今回ピックアップするのは、女子力炸裂の痛快アクション映画『ガンパウダー・ミルクシェイク』(2022年3月18日公開)です。

主演は以前Pouchでもご紹介した『ジュマンジ/ネクスト・レベル』や『アベンジャーズ』シリーズにも出演している、とにかくアクションがキレキレでかっこいい女優、カレン・ギランさん。その彼女がヒットマンとして大暴れするのが本作なのですが、ただのアクション映画ではありません。

女性たちがめちゃくちゃかっこいいアクション映画なんです。では物語から。

【物語】

殺し屋の母(レナ・ヘディさん)にダイナーに置き去りにされた少女時代のサムは、母の元上司ネイサン(ポール・ジアマッティさん)の下で成長し、凄腕の殺し屋になりました。

ある日、ボスの指示で大金を横取りした会計士の男と対峙したサムは、殺すつもりはなかったのにもみ合いで男を撃ち殺してしまいます。このままでは会計士の8歳の娘エミリー(クロエ・コールマンさん)の命が危険にさらされてしまう。彼女はエミリーを連れて逃亡。しかし、大金を取り戻そうとネイサンの手下が2人を追いかけてきて……。

【ガールズアクションの快作!】

まずお伝えしたいのは……めちゃくちゃ面白かったです!

母に捨てられたサムの過去や一緒に逃げるエミリーの父を亡くした悲しみなど、シリアスな背景がありながらも、スピーディな展開とポップな映像とキレキレのアクションシーンの連続で、めちゃくちゃテンションが上がるアクションエンタメに仕上がっています。

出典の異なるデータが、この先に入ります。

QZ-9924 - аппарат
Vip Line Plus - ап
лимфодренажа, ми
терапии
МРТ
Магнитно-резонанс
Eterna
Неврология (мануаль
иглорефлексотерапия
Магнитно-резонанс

サムがエミリーを連れ、追っ手から逃げまくるというのがメインのストーリー。

ですが、サムに武器を提供するベテランの殺し屋女子トリオ(ミシェル・ヨーさん、アンジェラ・バセットさん、カーラ・グギーノさん)がクールに登場したり、ネイサンが送り出したマヌケな殺し屋3バカトリオがダメっぷりで笑わせたり。

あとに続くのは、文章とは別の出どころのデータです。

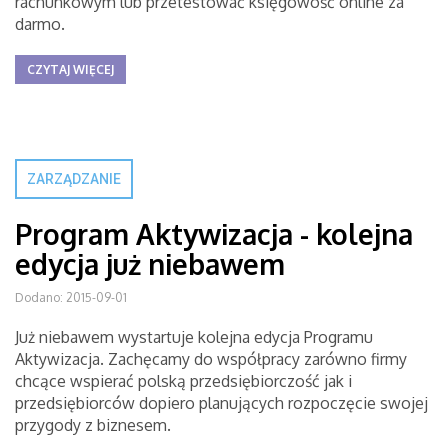
rachunkowym lub przetestować księgowość online za
darmo.
CZYTAJ WIĘCEJ
ZARZĄDZANIE
Program Aktywizacja - kolejna
edycja już niebawem
Dodano: 2015-09-01
Już niebawem wystartuje kolejna edycja Programu
Aktywizacja. Zachęcamy do współpracy zarówno firmy
chcące wspierać polską przedsiębiorczość jak i
przedsiębiorców dopiero planujących rozpoczęcie swojej
przygody z biznesem.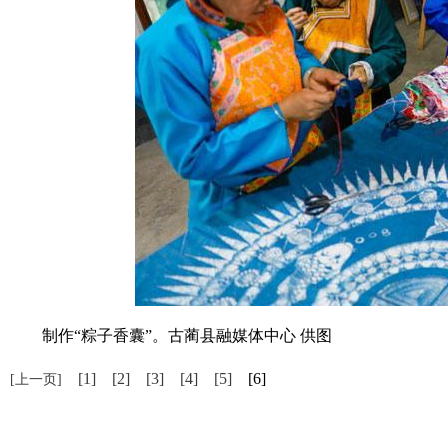
制作“粽子香囊”。古蔺县融媒体中心 供图
[1]
[2]
[3]
[4]
[5]
[6]
[上一页]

銃撃戦だけでなく、肉弾戦にカーアクション、様々な武器を多用したアクションなど、見せ場に次ぐ見せ場でまったく飽きません!

【アクションの舞台や武器にも様々な工夫が】

サムが悪党と対決する場所も楽しい。サムに協力するベテランの殺し屋トリオのアジトは図書館、悪党と大アクションを繰り広げるのはオシャレな照明のボーリング場、3バカトリオとは病院で格闘!

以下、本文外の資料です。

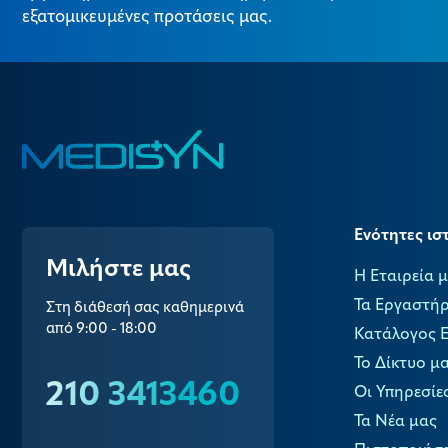
εξατομικευμένες προτάσεις μας.
Ενότητες ισ
Μιλήστε μας
Η Εταιρεία 
Τα Εργαστήρ
Στη διάθεσή σας καθημερινά
από 9:00 - 18:00
Κατάλογος 
Το Δίκτυο μ
210 3413460
Οι Υπηρεσίε
Τα Νέα μας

武器は銃だけでなく、ボーリングの球や、パンダのスーツケース、釜やぶっといチェーン、そして拳にまわし蹴りも炸裂させちゃういます!

【ドラマも充実、満足度高い!】

物語の後半には、サムの母も登場。娘を思う母の気持ちにもけっこうグっとくるものがあるのですが、サムとエミリーの関係性もじんわり胸に響きます。

サムはエミリーの父を撃ってしまったことをなかなか彼女に打ち明けられないんですよ。エミリーを必死に守るのも、殺してしまった罪悪感もあったんだろうな。

真実を打ち明けるのか否かは映画を見ていただきたいのですが、ドラマもしっかり描かれており、これが本作の満足度に繋がっていると思います。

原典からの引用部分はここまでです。